The Institute for Economic Justice (IEJ) has put forward a number of alternatives which remain desperately needed. In the midst of disinvestment in basic services and a lack of clear vision to alleviate unemployment, poverty and stimulate growth, the government must urgently implement the following measures:

  • Implement a comprehensive stimulus package to stimulate demand, and expand capacity in the economy and create jobs. The care sector, construction and manufacturing must be targeted to ease the burden of unpaid care work, promote labour intensive investment  and support infrastructure for public goods.

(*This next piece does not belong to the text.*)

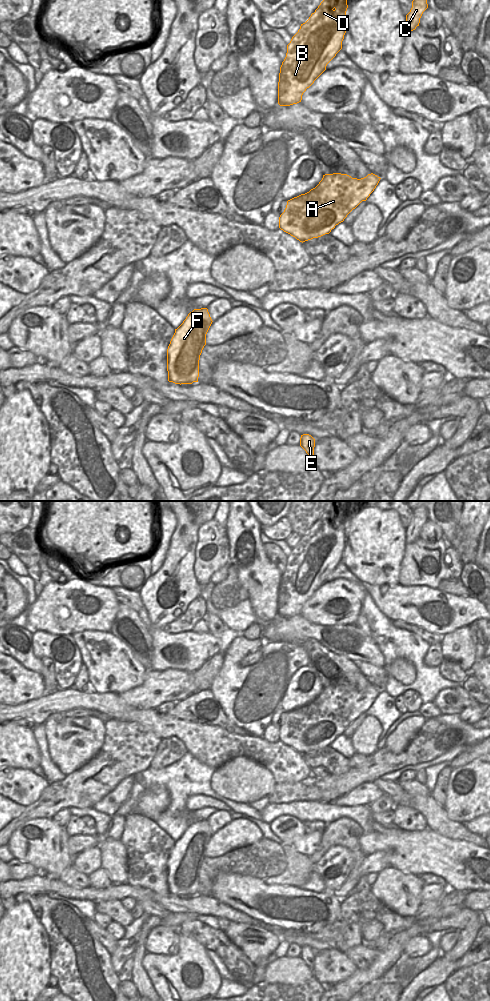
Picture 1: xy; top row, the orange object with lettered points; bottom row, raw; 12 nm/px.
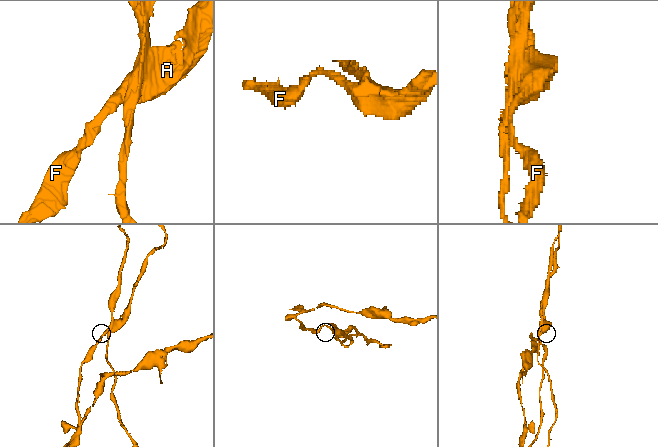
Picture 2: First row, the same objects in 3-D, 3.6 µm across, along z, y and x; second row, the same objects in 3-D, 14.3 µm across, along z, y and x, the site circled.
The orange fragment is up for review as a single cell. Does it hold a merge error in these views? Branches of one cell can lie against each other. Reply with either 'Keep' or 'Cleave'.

  • Comprehensive social security support is a human right. Extension and improvement of the Covid SRD grant, and the development of pathways towards a Universal Basic Income Grant (UBIG) should be prioritised in the February 2022 budget.
  • Increase allocation for the Presidential Employment Stimulus (PES). If job creation is a priority then PES must be expanded and the balance of the R100bn for job creation should be inserted into the MTEF.
  • The state should conduct gendered human rights impact assessments in partnership with CSOs, where budget cuts are proposed.
  • Increase and improve processes for meaningful participation and transparency. The National Treasury needs to strive to achieve fiscal sustainability through engagement and collaboration with social partners.
  • Pursue additional sources of tax revenue. This should include implementing a wealth tax to open up fiscal space and promote an equitable tax structure in the medium term. In addition greater effort needs to also be made to clamp down on illicit financial flows (IFFs) and tax evasion.
  • Accept that SA will have, for the medium term, significantly higher levels of debt, to enable a serious growth strategy, which will ultimately consolidate debt levels. This would entail setting the debt target at appropriate levels which enable a robust fiscal stimulus, and announcing this.
  • Commit to counter-cyclical borrowing to finance spending plans. Measures to contain borrowing costs must also be put in place, including necessary interventions in the bond market by the Reserve Bank.

The choice of austerity is not purely a technical one. It reflects a political process. We must resist efforts to moralise us into thinking that there are no alternatives.